[Opening Extracted data section]

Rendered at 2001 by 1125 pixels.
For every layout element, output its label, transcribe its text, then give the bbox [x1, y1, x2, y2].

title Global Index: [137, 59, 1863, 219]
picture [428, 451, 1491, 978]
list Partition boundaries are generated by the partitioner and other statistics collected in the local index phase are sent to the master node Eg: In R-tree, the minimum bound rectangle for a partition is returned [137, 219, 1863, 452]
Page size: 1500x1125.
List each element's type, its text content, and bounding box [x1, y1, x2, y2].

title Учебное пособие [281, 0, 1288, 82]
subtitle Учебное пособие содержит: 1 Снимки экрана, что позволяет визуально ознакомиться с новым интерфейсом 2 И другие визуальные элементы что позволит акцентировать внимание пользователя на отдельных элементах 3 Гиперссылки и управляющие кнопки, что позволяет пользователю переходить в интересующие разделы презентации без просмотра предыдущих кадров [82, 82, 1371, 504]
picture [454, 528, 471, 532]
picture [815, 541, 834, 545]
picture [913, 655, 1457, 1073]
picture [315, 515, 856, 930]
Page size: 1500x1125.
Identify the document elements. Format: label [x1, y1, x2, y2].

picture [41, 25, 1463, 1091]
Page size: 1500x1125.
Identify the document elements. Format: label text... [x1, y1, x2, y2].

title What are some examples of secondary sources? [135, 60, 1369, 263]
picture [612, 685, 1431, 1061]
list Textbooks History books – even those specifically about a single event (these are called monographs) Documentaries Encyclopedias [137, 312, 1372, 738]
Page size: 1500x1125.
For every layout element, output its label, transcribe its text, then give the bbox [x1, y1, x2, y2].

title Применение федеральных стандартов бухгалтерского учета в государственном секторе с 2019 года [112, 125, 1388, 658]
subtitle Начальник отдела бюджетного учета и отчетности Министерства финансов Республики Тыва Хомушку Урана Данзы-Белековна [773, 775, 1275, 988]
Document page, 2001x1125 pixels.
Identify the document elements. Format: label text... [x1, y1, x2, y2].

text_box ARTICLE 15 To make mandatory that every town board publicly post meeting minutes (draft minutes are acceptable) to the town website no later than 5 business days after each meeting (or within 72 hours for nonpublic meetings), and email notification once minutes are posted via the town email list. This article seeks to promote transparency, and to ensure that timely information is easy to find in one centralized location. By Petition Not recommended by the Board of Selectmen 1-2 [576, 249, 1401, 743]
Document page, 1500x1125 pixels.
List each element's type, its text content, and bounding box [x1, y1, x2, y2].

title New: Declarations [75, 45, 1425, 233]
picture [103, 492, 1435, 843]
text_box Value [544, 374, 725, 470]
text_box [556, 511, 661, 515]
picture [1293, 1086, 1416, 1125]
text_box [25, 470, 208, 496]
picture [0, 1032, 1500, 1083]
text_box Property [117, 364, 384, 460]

[Closing Extracted data section]

- _Task directions_
Report each line of the records that holds the word "pixels".

- _Task response_
Rendered at 2001 by 1125 pixels.
Document page, 2001x1125 pixels.
Document page, 1500x1125 pixels.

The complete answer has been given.